» **Job item**:
Write out exactly the lines below that run from the one containing "X154635000Y-44215000D03*" through the one containing "X142140000Y-31725000D03*", both included, with no other lines.
***** Materials provided
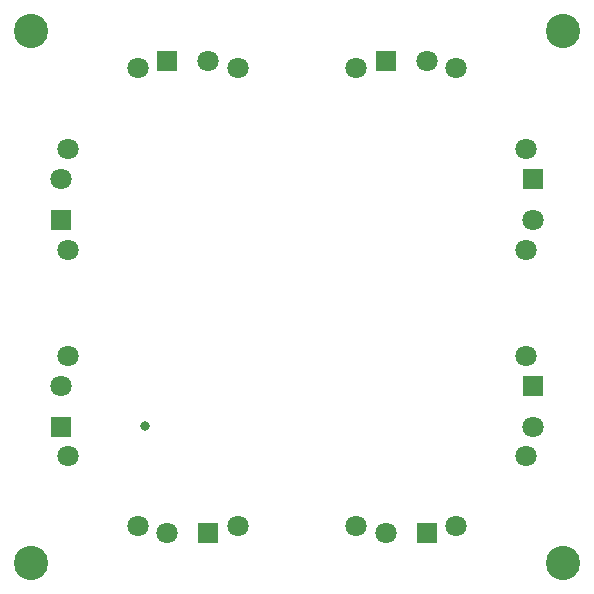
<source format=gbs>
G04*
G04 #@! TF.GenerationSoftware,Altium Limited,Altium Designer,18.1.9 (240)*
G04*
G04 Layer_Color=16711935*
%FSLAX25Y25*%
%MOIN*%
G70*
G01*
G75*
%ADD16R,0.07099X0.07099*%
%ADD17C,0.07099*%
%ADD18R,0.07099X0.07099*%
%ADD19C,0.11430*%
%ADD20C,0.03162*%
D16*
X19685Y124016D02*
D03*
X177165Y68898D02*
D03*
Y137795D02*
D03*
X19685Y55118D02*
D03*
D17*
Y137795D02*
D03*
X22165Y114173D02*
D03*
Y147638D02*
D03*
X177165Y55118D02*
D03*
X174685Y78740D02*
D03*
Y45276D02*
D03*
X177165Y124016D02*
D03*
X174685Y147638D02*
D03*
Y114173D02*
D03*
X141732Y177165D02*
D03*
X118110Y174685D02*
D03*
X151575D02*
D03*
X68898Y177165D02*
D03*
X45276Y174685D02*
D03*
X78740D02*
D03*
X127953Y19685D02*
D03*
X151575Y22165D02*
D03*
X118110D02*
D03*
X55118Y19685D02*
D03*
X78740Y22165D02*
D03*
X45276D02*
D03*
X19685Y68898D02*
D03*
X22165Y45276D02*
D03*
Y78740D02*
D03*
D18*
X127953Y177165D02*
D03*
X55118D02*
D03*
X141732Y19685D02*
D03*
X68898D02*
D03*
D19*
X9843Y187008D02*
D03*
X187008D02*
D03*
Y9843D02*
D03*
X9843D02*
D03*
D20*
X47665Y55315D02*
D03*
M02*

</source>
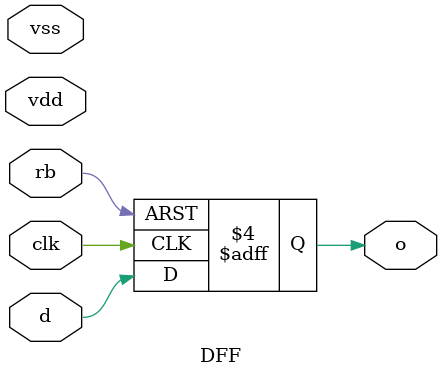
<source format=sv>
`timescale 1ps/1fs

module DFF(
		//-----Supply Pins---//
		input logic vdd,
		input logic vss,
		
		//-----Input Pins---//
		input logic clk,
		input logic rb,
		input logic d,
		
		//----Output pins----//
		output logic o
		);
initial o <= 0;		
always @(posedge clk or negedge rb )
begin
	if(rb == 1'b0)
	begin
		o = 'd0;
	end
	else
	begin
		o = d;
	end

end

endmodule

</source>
**********
***** Materials provided
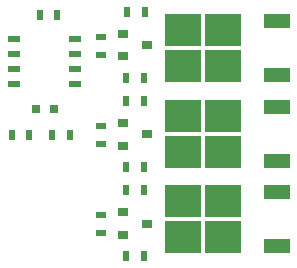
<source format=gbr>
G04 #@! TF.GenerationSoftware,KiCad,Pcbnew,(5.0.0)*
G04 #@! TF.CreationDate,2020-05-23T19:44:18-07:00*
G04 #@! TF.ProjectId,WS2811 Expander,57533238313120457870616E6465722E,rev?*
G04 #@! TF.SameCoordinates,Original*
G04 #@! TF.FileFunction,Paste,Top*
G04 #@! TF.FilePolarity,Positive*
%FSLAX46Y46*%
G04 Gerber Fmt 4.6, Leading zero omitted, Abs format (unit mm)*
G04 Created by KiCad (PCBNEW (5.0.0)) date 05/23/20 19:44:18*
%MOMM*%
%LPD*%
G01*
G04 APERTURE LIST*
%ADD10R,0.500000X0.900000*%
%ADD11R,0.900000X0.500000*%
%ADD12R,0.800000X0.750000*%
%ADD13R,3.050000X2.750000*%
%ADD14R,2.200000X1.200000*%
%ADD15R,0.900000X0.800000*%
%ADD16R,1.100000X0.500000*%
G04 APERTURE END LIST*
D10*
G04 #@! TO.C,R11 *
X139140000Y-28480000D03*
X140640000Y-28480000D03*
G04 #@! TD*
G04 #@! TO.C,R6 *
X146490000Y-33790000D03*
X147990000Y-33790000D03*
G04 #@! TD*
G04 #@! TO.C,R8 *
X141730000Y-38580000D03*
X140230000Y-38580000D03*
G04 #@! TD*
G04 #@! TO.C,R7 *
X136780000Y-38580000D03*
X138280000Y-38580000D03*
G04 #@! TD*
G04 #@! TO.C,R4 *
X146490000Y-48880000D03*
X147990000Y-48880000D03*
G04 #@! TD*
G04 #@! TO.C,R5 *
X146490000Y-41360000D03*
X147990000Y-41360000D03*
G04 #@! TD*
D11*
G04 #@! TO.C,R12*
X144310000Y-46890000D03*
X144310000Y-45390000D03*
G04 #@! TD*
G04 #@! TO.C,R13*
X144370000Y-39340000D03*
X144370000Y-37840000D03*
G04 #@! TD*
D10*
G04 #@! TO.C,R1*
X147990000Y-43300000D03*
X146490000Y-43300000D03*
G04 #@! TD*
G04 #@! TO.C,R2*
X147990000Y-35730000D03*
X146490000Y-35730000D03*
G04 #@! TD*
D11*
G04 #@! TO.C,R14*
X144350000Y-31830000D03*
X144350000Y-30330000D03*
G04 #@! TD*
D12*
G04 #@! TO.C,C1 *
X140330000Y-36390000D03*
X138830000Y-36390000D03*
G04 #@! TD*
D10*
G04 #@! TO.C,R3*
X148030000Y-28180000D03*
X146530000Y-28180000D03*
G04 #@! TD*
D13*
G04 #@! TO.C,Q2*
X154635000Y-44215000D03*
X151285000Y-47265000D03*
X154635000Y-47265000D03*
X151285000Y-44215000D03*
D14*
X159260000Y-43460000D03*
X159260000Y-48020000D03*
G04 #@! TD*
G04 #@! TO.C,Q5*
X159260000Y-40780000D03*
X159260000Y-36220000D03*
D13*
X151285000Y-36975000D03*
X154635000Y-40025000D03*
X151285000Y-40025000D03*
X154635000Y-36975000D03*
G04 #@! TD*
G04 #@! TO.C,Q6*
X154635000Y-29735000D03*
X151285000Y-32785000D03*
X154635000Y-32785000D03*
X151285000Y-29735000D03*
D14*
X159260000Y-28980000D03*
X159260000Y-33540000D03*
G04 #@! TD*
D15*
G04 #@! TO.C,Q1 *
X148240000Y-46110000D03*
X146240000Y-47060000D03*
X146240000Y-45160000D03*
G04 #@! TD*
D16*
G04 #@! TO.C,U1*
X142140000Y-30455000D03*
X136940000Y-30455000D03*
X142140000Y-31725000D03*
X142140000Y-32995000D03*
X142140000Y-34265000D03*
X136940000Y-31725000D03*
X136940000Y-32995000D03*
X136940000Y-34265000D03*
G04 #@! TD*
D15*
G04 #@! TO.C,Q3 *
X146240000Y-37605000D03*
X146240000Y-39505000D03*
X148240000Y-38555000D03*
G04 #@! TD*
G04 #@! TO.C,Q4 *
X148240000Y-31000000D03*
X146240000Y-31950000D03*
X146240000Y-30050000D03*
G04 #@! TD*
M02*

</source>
**********
» **Response for this exercise**:
X154635000Y-44215000D03*
X151285000Y-47265000D03*
X154635000Y-47265000D03*
X151285000Y-44215000D03*
D14*
X159260000Y-43460000D03*
X159260000Y-48020000D03*
G04 #@! TD*
G04 #@! TO.C,Q5*
X159260000Y-40780000D03*
X159260000Y-36220000D03*
D13*
X151285000Y-36975000D03*
X154635000Y-40025000D03*
X151285000Y-40025000D03*
X154635000Y-36975000D03*
G04 #@! TD*
G04 #@! TO.C,Q6*
X154635000Y-29735000D03*
X151285000Y-32785000D03*
X154635000Y-32785000D03*
X151285000Y-29735000D03*
D14*
X159260000Y-28980000D03*
X159260000Y-33540000D03*
G04 #@! TD*
D15*
G04 #@! TO.C,Q1 *
X148240000Y-46110000D03*
X146240000Y-47060000D03*
X146240000Y-45160000D03*
G04 #@! TD*
D16*
G04 #@! TO.C,U1*
X142140000Y-30455000D03*
X136940000Y-30455000D03*
X142140000Y-31725000D03*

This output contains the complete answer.